They talk as if nothing happened around here before 1893 — the year of “the run.” Seemingly, everything fell into place overnight. Historians, I am sure, have a different perspective on that. Still, the point made is a good one: American pioneers didn’t move into Oklahoma before 1893 — at least legally. And when they did, it was a stampede that kick-started the pendulum of their history clock. In 1819, all the land south of Kansas and north of Texas was proclaimed Indian Territory, essentially off-limits to white settlers. The United States government was removing whole tribes from their homes in the South and moving them here.
Indeed, the word oklahoma is derived by combining the Choctaw words for “red” and “people.” By the end of the Civil War, poverty and lawlessness were rampant. The territory was ripe for change. Cattle drives began crossing it, partially along the Chisholm Trail from Texas to trailheads in Kansas. Trail riders brought back reports of the fine grazing on Indian land, information that was not lost on ranchers in Texas and elsewhere. After the first railroad was built across Oklahoma in 1872, white settlers began showing up here, in spite of the treaties made with the Indians. Cattle ranches appeared out of nowhere, ostensibly owned by Indians.
In 1889, agitating farmers, known as “boomers,” persuaded the government to open strips of land for settlement, principally in the western part of the territory. Settlement was to be by “runs,” essentially bronco and burro races, in which the victors were to take the spoils. “Boomers” queued up along boundary lines by the thousands. At the firing of a starting gun, they charged across and claimed whatever land struck their fancy. There were those, of course, who entered the territory ahead of time — illegally. They were called “Sooners,” a name now proudly taken on by everyone in the state, especially the University of Oklahoma football team.
In the little border town of Kiowa, one of five entry points in Kansas for the coveted Cherokee Strip, people started lining up early in the morning of September 16. An Army contingent was on hand to start the race exactly at noon. Three minutes before noon, someone in the crowd fired off a pistol. That’s all they needed: Men and women on horseback, in buggies, in wagons, in carts and on foot took off over the prairie like the wind. There was even a train in “the run.” By 3 p.m. that afternoon, the Cherokee Strip — an area totalling more than 1 million acres — was inhabited by 200,000 people. In Kiowa today, there is a bronze statue that depicts a settler couple named Polson — he is on horseback; she is handing him two marker stakes. It was not just ranch or farm land that the “boomers” were after; some wanted town lots for commercial buildings and residences. Thus was the birth of Alva, a town 20 miles south of Kiowa. It was surveyed ahead of time and designated a town site, as the railroad already had some workers living there.

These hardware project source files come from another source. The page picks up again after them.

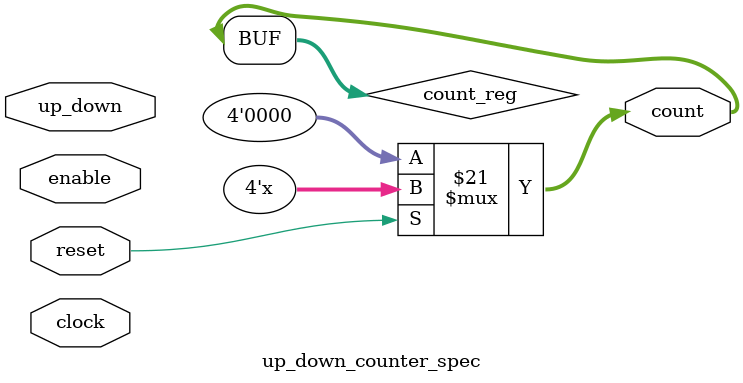
<source format=v>
module up_down_counter_spec(
    input [0:0] clock,
    input [0:0] reset,
    input [0:0] up_down,
    input [0:0] enable,
    output [3:0] count
);
    reg [3:0] count_reg;

    // Combinational logic to update count_reg
    always @* begin
        if (!reset) begin
            count_reg = 4'b0000;                      // Asynchronous reset, active low
        end else if (enable) begin
            if (up_down) begin
                count_reg = count_reg + 4'b0001;      // Count up
            end else begin
                count_reg = count_reg - 4'b0001;      // Count down
            end
        end
    end

    assign count = count_reg;

endmodule

</source>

According to a newspaper writer covering the events of that day: “Alva was a wild and roaring Western city before sunset. A fair estimate places the population at 5,000, every inch of the town is taken. Men and women scream out, ‘This is mine. Keep off the grass.’ And other foolish things.” The people of Alva have quieted down some since then, but their numbers haven’t changed. A telling fact is that more people are buried in the cemetery than live here — to me, it’s a measure of how folks feel about their hometown. I met a number of people in Alva who grew up here and left during their working years — only to return in retirement. Alva is surrounded by farm and some ranch land — where wheat isn’t raised, it is populated with cattle. In town, the high-profile business is education: Northwestern Oklahoma State University.
Twenty miles south is Little Sahara State Park, offering 1,500 acres of drivable sand dunes. With 100 RV sites in three state campgrounds, and more in a private RV park, it’s the Oklahoma destination for the off-road vehicle crowd. Winds cause the dunes to constantly reshape and move. They “walk” about a foot northeast every year. Little Sahara and two other state parks draw thousands of tourists to the area annually, but I expect few people take time to explore Alva. Alva is not touristy — it’s just another all-American town. Friendly and unpretentious, Alva is where kids wave at friends and strangers alike, where people leave their fishing tackle in the back of their pickups parked on the street. And in the yard
behind a stately brick house, you are as likely to find an old International Harvester tractor as a four-door Buick.
But those who do visit Alva will discover a city of magnificent murals — the history of Woods County, told through fine art on everything from the water tower to the lumber yard and 14 other buildings around town. The project began 10
years ago, motivated by civic pride and paid for with donated money. Trains don’t stop here anymore and the depot is gone, but a mural acts as a reminder. Steam-driven thrashers that harvested the wheat here a couple generations back are in a mural now. The Alva speedway is gone, but a mural depicts it. And doctors no longer make house calls on snowy nights, except, of course, in a mural.